Hence my happiness and joy when Derek Sivers, the founder of CD Baby (which sells CDs of independent musicians online) confirmed all this in the press conference
this morning launching the “Rock the Net” campaign (I hope FMC puts up an audio or transcript). According to Sivers, CD sales for independents are up 30% this year over last, and continue to rise. The availability of legal downloads of indpendent tracks, for which independent artists receive monetary compensation, likewise continues to rise. Leo added that of the approximately 4.5 million tracks available on iTunes, 1.5 million are from independent artists. (For anyone who wonders why Tower Records and other stores that focus almost exclusively on major labels keep going belly up, might I suggest it’s because they are not giving customers what they want?)
Explaining why we never hear about this amazing growth sector of a supposedly dieing industry, Sivers said:
“Major labels are like a $100 stock that has dropped to $90, and that’s oh so newsworthy. But independent labels are like a $1 stock that has risen to $5. But it’s still not considered newsworthy so no one knows about it.”

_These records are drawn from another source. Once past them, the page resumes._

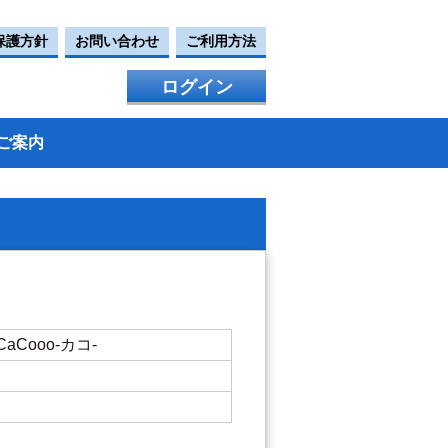
保護方針
お問い合わせ
ご利用方法
ログイン
ご案内
Cooo-カコ-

So a neutral internet has allowed independents to grow and take business away from the dominant mega-corps with a crappier product. Small wonder that independent musicians have woken up to the need to fight for net neutrality and mobilize their fans to action. And small wonder that the major labels would rather pay payolla equivalents for “premium tier” transit rather than compete.
Will the incumbents have to face the competition music because of network neutrality? Or will this once again prove to be the same old song of competition crushed by special interests and an indifferent public? Don’t ask who decides if we won’t get fooled again. It’s up to us. And I’m glad to FMC and their indie musician members singing along as it comes around on the guitar.